# [Problem to solve]
Reproduce the listing below word for word, with no pictures.

# [Records supplied]
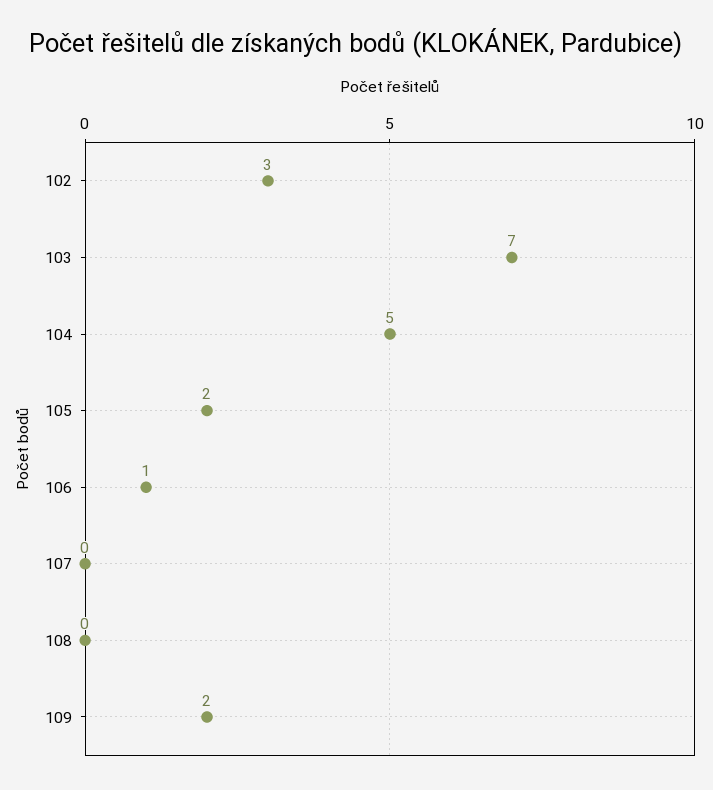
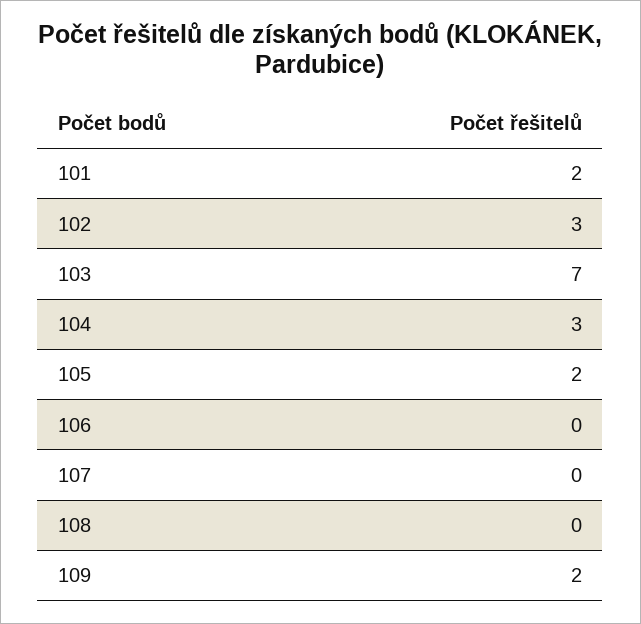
104: 5 -> 3
106: 1 -> 0
101: none -> 2

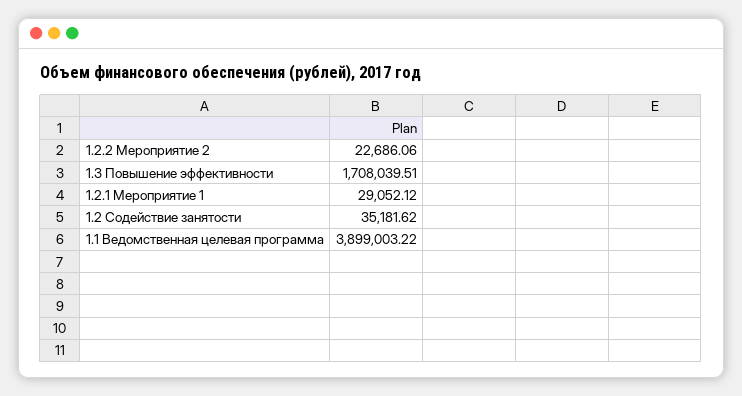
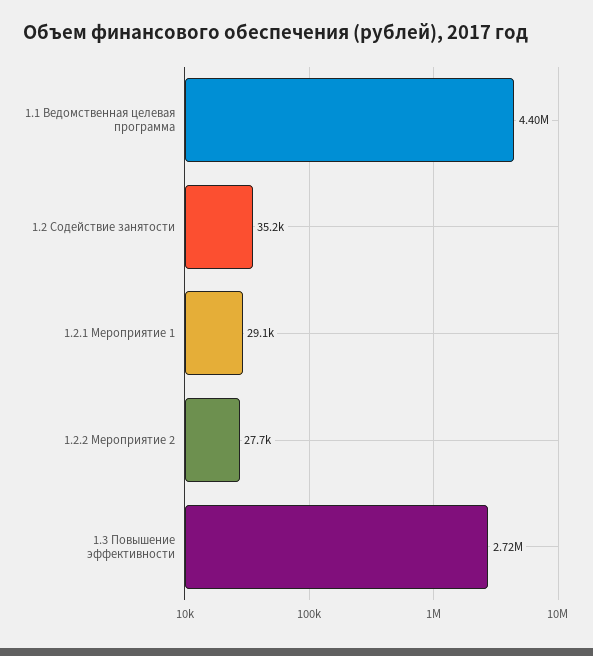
1.2.2 Мероприятие 2: 22686.06 -> 27700
1.3 Повышение эффективности: 1708039.51 -> 2720000
1.1 Ведомственная целевая программа: 3899003.22 -> 4400000

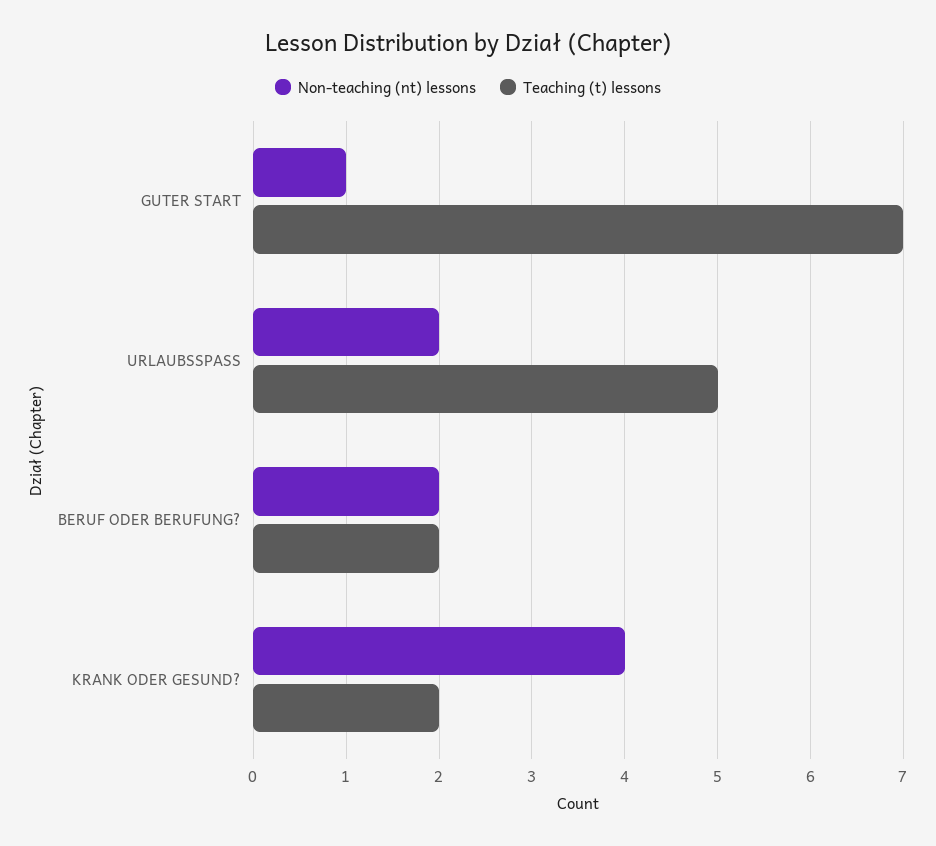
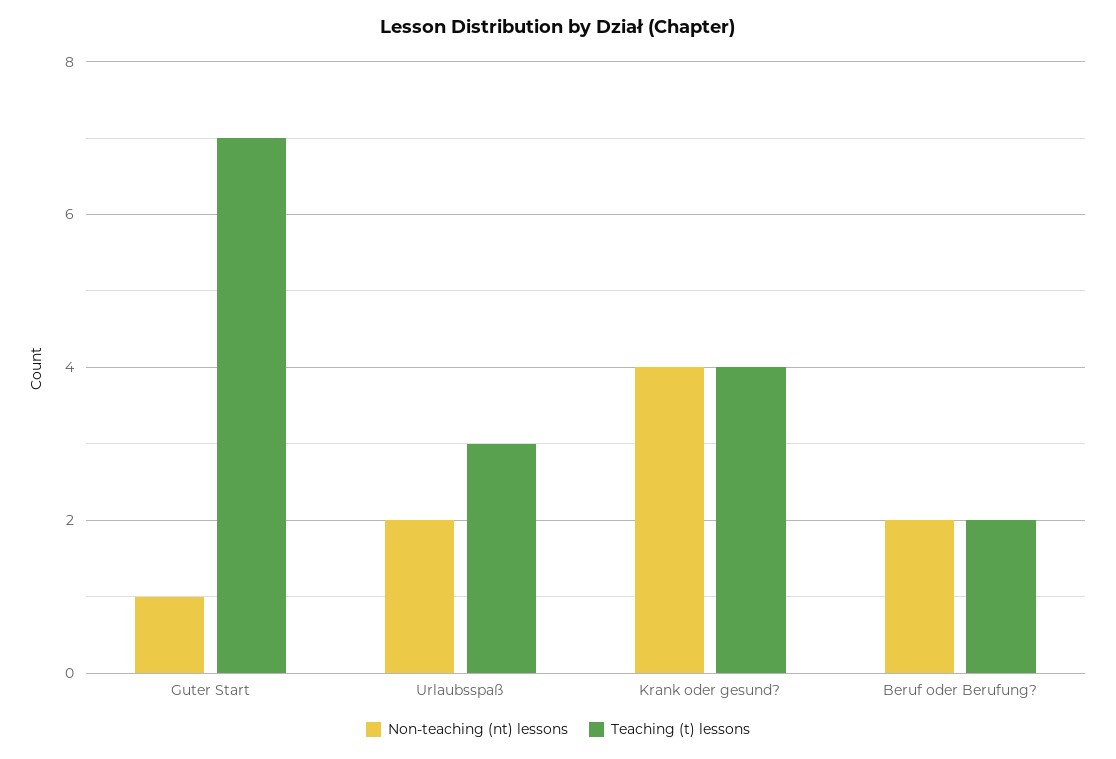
Teaching (t) lessons, URLAUBSSPASS: 5 -> 3
Teaching (t) lessons, KRANK ODER GESUND?: 2 -> 4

# [Problem solution]
104: 5 -> 3
106: 1 -> 0
101: none -> 2

1.2.2 Мероприятие 2: 22686.06 -> 27700
1.3 Повышение эффективности: 1708039.51 -> 2720000
1.1 Ведомственная целевая программа: 3899003.22 -> 4400000

Teaching (t) lessons, URLAUBSSPASS: 5 -> 3
Teaching (t) lessons, KRANK ODER GESUND?: 2 -> 4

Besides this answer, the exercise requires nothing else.